• _TASK TO COMPLETE_
Could you work out how many lines of the material below hold "demonstrates"? Only the number is needed.

=-=-=

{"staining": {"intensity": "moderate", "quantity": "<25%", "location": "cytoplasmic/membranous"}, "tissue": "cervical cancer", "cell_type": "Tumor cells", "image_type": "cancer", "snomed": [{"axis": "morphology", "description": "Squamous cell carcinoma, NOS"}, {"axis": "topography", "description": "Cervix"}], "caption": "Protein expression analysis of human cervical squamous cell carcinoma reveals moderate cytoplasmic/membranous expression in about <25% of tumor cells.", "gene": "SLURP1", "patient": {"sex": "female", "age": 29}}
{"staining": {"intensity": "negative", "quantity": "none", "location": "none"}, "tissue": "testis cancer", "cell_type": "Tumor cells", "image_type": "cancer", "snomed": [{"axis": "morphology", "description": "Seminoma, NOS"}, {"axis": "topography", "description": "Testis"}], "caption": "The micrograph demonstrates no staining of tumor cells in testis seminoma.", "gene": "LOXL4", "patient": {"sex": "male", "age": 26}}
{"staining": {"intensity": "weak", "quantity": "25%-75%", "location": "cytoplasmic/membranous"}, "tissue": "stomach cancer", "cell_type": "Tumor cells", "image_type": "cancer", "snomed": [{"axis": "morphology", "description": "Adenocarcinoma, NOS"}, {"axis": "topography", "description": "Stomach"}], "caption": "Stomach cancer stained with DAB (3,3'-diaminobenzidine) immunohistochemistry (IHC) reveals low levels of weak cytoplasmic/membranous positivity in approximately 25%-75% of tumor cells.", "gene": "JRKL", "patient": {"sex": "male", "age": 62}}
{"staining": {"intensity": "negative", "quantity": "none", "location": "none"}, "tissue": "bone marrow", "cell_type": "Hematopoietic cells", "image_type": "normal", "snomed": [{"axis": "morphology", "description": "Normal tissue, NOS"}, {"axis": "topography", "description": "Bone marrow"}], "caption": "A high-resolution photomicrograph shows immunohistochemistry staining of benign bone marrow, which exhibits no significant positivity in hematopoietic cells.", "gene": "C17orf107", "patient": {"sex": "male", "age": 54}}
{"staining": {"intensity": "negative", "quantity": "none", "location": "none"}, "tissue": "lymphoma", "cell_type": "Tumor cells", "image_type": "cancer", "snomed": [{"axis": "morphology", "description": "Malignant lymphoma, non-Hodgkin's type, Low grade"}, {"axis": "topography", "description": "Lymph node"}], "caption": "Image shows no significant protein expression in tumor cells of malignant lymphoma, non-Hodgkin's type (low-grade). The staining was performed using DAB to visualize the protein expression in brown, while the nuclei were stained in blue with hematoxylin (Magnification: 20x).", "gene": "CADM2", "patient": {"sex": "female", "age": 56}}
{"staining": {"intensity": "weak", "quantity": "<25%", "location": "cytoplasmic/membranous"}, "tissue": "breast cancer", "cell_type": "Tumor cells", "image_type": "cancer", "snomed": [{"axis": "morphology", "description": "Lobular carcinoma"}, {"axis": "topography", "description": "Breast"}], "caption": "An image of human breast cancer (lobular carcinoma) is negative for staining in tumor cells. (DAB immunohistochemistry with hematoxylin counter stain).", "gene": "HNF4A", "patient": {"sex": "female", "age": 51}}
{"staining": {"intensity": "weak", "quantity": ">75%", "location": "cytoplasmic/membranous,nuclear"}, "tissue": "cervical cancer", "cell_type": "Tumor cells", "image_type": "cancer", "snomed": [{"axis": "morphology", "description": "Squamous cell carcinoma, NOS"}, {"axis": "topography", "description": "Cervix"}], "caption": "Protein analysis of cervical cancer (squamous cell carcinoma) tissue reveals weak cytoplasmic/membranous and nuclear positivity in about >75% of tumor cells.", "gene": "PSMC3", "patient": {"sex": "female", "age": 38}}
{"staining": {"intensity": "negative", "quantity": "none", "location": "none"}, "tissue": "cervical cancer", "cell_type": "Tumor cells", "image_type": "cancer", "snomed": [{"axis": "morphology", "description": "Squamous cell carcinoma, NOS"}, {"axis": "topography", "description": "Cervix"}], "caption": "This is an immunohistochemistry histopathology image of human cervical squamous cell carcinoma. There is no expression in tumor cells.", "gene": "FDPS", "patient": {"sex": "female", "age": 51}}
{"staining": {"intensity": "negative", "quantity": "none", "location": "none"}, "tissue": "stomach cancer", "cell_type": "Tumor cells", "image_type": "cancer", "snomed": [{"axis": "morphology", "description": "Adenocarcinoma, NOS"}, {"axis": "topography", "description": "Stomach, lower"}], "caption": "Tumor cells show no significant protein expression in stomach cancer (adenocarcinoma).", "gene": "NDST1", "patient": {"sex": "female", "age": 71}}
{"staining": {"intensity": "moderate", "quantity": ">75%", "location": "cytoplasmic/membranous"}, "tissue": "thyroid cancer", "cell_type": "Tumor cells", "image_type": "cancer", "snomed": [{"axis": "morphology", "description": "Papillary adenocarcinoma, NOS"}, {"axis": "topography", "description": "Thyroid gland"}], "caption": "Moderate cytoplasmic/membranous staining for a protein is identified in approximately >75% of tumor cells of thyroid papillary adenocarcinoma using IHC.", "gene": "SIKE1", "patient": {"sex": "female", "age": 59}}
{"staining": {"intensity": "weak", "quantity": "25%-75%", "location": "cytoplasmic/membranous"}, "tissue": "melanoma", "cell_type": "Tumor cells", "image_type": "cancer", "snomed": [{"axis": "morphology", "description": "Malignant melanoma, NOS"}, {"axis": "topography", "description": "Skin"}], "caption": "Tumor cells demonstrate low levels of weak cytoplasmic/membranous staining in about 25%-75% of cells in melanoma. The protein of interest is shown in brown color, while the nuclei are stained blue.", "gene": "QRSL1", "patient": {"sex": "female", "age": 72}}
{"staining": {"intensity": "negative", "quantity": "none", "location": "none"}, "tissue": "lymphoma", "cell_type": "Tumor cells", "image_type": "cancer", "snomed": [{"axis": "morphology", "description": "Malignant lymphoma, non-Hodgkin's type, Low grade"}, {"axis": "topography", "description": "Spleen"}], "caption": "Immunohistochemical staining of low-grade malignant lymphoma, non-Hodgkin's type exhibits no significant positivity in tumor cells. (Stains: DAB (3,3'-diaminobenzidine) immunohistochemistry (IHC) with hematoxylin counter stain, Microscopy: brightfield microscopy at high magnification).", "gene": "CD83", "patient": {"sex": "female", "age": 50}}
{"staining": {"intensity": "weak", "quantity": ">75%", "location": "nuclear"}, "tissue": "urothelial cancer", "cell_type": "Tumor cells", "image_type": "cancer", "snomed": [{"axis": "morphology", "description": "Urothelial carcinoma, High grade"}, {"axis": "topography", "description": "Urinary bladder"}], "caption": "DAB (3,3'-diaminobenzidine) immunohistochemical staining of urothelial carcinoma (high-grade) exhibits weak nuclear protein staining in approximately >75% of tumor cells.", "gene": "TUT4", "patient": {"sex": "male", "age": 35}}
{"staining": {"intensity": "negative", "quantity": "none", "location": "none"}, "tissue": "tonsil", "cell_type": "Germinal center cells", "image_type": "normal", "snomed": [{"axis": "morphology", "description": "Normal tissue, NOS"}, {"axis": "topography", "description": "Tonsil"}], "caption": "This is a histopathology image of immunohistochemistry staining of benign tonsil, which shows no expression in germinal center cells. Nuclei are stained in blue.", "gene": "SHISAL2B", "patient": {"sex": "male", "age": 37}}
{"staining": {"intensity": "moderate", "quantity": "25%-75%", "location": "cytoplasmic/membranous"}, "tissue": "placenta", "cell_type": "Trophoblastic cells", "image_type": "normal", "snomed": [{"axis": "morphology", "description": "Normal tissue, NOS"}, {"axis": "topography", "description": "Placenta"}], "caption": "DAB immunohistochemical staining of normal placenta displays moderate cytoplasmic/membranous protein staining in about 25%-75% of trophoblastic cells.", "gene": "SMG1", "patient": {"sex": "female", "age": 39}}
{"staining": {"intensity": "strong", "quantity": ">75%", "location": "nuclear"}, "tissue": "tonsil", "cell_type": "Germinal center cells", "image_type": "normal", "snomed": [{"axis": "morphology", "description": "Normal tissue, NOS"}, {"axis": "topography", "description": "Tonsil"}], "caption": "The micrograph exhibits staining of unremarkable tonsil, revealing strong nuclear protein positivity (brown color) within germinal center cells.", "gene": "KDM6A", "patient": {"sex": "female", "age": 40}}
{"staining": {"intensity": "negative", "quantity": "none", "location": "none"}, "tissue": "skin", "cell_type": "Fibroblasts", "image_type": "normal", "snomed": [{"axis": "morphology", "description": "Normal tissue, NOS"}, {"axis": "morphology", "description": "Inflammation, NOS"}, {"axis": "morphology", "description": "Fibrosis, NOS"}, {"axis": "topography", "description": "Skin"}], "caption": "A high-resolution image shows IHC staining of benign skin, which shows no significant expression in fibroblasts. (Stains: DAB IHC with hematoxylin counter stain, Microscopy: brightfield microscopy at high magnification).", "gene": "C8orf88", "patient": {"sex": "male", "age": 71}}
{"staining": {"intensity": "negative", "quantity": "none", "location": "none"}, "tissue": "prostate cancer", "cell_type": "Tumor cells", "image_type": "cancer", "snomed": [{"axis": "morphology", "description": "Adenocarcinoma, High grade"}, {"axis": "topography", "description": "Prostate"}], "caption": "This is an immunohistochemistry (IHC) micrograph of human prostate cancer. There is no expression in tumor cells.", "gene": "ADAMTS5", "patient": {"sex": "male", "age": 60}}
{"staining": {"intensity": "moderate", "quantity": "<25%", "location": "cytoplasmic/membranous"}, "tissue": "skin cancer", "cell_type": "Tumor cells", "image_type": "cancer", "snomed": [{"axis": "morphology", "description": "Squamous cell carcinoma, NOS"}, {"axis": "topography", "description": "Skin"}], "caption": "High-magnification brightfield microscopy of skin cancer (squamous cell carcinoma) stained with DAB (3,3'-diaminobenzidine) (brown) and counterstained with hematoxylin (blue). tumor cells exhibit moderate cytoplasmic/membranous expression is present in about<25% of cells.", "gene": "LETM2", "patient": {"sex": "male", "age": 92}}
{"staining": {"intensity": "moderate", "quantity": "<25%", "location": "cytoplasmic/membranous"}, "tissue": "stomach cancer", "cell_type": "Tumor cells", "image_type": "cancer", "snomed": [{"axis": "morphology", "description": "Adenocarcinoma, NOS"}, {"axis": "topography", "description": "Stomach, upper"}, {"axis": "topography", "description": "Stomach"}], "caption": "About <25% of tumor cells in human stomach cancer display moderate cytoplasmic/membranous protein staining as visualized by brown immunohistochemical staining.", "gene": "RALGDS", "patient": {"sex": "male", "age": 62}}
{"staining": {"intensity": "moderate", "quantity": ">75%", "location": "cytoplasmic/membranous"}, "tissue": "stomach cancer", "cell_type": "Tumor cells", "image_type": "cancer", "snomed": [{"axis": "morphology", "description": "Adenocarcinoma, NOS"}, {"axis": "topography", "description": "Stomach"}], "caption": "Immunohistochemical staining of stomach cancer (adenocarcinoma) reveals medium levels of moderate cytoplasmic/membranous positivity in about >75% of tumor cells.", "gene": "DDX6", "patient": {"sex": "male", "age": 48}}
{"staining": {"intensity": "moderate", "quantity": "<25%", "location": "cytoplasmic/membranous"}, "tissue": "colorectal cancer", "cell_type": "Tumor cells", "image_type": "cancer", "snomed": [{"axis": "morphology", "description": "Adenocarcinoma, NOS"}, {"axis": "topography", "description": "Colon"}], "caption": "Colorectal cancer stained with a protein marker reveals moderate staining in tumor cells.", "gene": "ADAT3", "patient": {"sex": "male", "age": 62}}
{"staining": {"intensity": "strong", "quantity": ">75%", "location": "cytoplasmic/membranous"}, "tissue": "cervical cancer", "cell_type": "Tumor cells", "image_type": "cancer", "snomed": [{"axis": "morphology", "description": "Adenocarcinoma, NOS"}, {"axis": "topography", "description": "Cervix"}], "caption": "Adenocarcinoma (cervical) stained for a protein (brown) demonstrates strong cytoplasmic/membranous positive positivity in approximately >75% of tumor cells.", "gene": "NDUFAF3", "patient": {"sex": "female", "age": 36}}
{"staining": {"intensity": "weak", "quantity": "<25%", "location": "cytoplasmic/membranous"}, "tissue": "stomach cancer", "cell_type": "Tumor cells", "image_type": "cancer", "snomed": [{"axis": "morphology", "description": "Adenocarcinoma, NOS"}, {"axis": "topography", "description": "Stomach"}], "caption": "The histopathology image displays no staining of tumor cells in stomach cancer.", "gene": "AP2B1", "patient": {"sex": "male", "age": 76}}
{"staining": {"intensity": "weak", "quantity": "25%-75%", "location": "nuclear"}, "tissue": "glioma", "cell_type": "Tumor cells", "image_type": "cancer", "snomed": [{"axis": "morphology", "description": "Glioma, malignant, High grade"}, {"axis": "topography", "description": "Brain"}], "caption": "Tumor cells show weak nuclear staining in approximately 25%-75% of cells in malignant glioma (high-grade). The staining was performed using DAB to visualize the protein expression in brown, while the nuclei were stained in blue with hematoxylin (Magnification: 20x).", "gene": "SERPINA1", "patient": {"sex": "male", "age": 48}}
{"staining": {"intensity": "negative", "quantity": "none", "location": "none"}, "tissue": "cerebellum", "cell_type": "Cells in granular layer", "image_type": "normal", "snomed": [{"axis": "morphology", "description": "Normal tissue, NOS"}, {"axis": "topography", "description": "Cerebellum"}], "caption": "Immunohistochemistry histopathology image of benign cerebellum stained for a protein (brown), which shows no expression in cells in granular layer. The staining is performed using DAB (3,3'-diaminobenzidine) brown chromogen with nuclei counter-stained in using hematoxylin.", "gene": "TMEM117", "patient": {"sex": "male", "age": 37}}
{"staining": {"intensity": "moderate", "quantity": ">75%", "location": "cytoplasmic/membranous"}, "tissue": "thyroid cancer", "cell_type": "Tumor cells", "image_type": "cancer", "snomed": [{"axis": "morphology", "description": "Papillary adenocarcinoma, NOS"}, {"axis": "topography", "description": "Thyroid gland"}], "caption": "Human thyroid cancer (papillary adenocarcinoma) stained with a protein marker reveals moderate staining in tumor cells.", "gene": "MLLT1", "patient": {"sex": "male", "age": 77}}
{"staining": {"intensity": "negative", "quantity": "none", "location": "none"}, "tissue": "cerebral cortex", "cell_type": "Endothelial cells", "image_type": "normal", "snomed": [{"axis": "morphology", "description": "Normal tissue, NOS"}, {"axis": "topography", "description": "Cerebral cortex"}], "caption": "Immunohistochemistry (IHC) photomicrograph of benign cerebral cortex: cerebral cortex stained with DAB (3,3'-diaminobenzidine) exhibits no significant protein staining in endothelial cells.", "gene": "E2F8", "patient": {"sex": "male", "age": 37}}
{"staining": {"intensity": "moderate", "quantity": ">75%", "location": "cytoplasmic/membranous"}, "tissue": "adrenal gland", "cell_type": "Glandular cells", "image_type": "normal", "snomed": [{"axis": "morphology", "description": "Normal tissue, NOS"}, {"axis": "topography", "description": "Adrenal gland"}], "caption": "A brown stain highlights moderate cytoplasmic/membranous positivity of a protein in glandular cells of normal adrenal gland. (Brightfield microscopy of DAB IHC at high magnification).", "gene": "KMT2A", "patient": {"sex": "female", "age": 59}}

=-=-=

• _REPLY TO THE TASK_
2